Comparing geolocation algorithms tailored to specific domains and applications (such as rapid mapping) is not an easy task. Indeed, as discussed, taking into consideration only precision/recall is often reductive and several other features — the relevance of which is largely domain-dependent — must also be taken into account. First of all, as described earlier, the precision is a function of the threshold to consider a location as “accurate”. Therefore, two different geolocation methodologies with different goals could perform better for different thresholds. CIME, in particular, privileges accuracy rather than volume, given a target domain that requires highly accurate geolocated items for rapid mapping purposes. This can be seen in Fig. 10, which highlights the precision at 1km (about 40%) and at 5km (about 50%). Moreover, other features and constraints of a geolocation algorithm have a major impact on its applicability in specific domains. For example, language-specific features, the necessity of prior knowledge about the target event/area, or application-specific preprocessing phases. All these different features hinder comparisons between different geolocation algorithms, because stronger constraints could bring about better performance but limit the applicability in specific domains and contexts. Finally, different geolocation algorithms could target different steps of the geolocation process (see Section 2) or different aspects of social media locations (such as home or post location, see Section 3), further hindering comparisons.

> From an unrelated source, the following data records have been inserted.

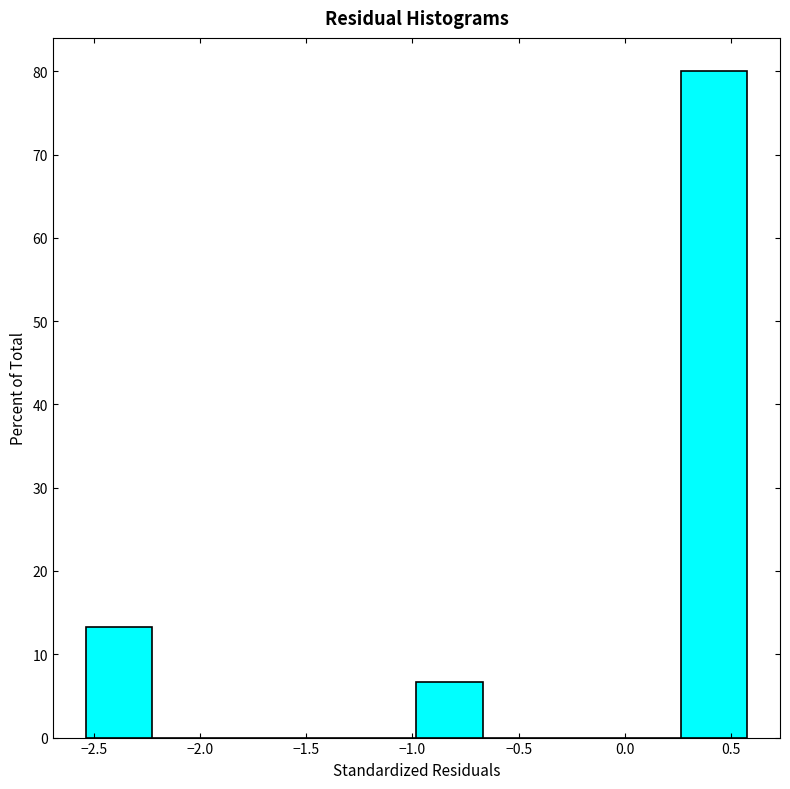

Reading left to right, list every bar in this chart as the range it spans on the x-axis followed by its height. Neither the bar edges nor the heights are printed on the chart, so give them approximately, as read against the axes.

-2.55 to -2.25: 13
-2.25 to -1.90: 0
-1.90 to -1.60: 0
-1.60 to -1.30: 0
-1.30 to -1.00: 0
-1.00 to -0.65: 7
-0.65 to -0.35: 0
-0.35 to -0.05: 0
-0.05 to 0.25: 0
0.25 to 0.60: 80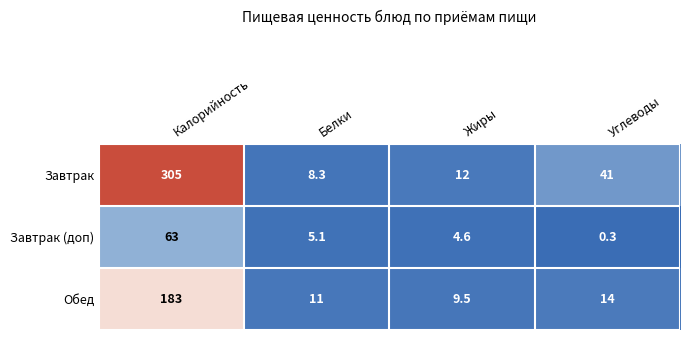

At which category is the sum across all series the highest?

Калорийность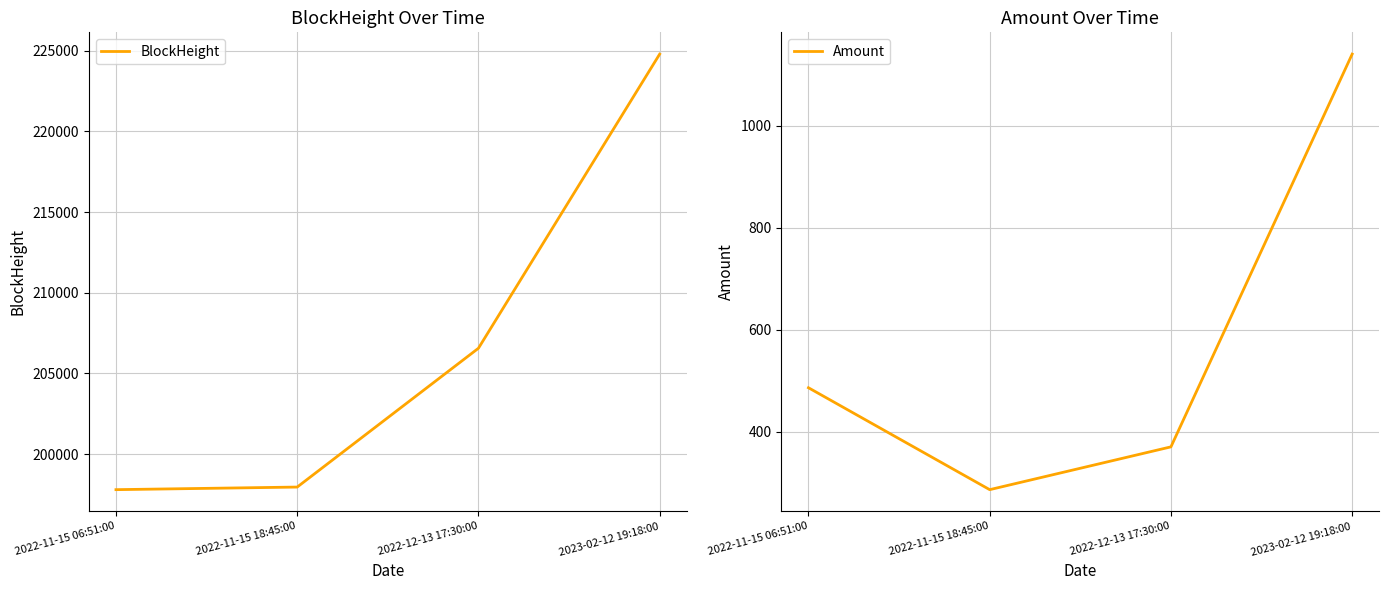

Is it true that BlockHeight equals 197950.0 at 2022-11-15 18:45:00?

True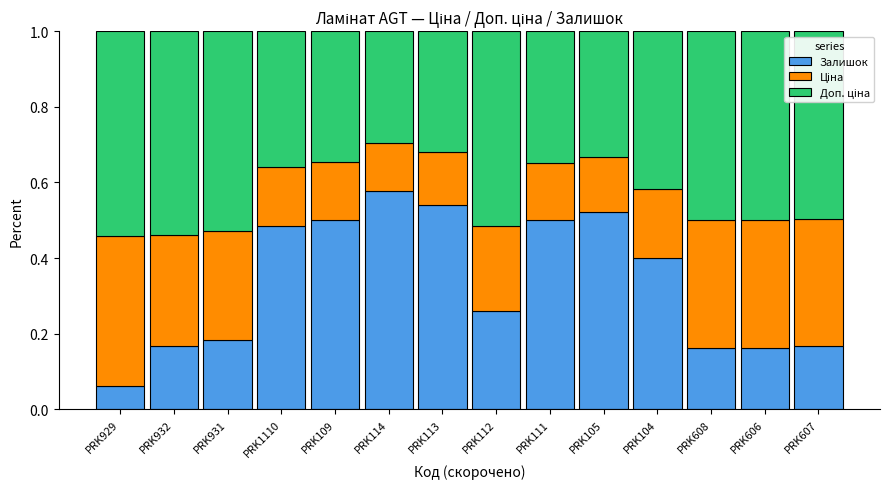

Does the chart contain stacked bars?

Yes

On this basis, the results of CIME on the Hurricane Sandy case study have been compared to those presented in  for the same dataset (originally described in ). A major difference between the two methodologies is the need for a preprocessing phase for the algorithm described in , with indices built limited to a specific target geographical area being considered. In contrast, CIME is designed to analyze tweets without any preparation or training phase, aimed at disambiguating locations by reacting to events in real-time.
The precision @1km obtained by CIME is comparable and slightly higher than the precision obtained in the tested datasets for geographical distances mentioned in  (40% vs 18-36%). The recall appears to be lower for CIME (21% vs 76-81%), and the motivations for a lower recall have been previously discussed.